The Best Thing That Happened This Week: The Ben Simmons/Donovan Mitchell Word War

When is a rookie … not a rookie?


Ben Simmons: head and shoulders above Donovan Mitchell. (AP Photo/Matt Slocum)

We don’t usually think of sports fans as ardent etymologists, but this week, in a Scrabble-worthy word dispute, they proved us wrong. At issue: whether the Sixers’ Ben Simmons should be Rookie of the Year. There’s no question his stats outshine those of any other first-year player this season: He set the team record for assists (besting Allen Iverson), led the team to a record regular-season-ending 16 straight wins, and nipped past Magic Johnson to trail only Oscar Robertson on the NBA’s all-time list of most triple-doubles by a rookie. Asked who he thinks should win the ROY honor, Simmons was succinct: “Me, 100 percent.”

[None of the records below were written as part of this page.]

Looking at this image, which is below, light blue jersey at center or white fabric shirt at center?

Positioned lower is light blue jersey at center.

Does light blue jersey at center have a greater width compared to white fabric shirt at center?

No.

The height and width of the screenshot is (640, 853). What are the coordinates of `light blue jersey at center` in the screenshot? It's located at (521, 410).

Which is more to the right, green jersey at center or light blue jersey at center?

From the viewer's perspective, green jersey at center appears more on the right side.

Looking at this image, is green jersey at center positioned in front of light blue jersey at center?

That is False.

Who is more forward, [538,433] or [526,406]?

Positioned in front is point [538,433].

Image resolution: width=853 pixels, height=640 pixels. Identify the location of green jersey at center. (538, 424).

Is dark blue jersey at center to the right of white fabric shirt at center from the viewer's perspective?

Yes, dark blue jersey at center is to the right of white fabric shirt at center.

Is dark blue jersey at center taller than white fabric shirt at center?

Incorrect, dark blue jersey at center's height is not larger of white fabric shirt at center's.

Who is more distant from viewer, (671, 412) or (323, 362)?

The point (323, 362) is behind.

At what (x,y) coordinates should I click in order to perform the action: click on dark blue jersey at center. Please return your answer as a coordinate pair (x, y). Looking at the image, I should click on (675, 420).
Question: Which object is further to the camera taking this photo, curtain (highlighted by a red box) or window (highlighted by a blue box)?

Then, on Tuesday night, rookie Utah Jazz guard and alternate ROY candidate Donovan Mitchell showed up for a game wearing a hoodie bearing a dictionary definition of “rookie”:  “An athlete playing his or her first season as a member of a professional sports team.” Mitchell was snidely claiming that Simmons isn’t really a rookie, since 2016’s number one draft pick broke his foot in the Sixers’ final training camp scrimmage that year and missed the entire season. This set off an online battle over what exactly constitutes a “rookie,” with Mitchell adherents arguing that Simmons had an extra year in which to absorb NBA lessons from the bench and Ben boosters countering that only in some bizarre parallel universe could coming back from a broken foot be considered an edge. You know who we’re taking in this fight. But both players seem to be having fun with their feud. Informed of Mitchell’s sartorial choice, “I’m not going to wear a sweatshirt tomorrow,” Simmons said.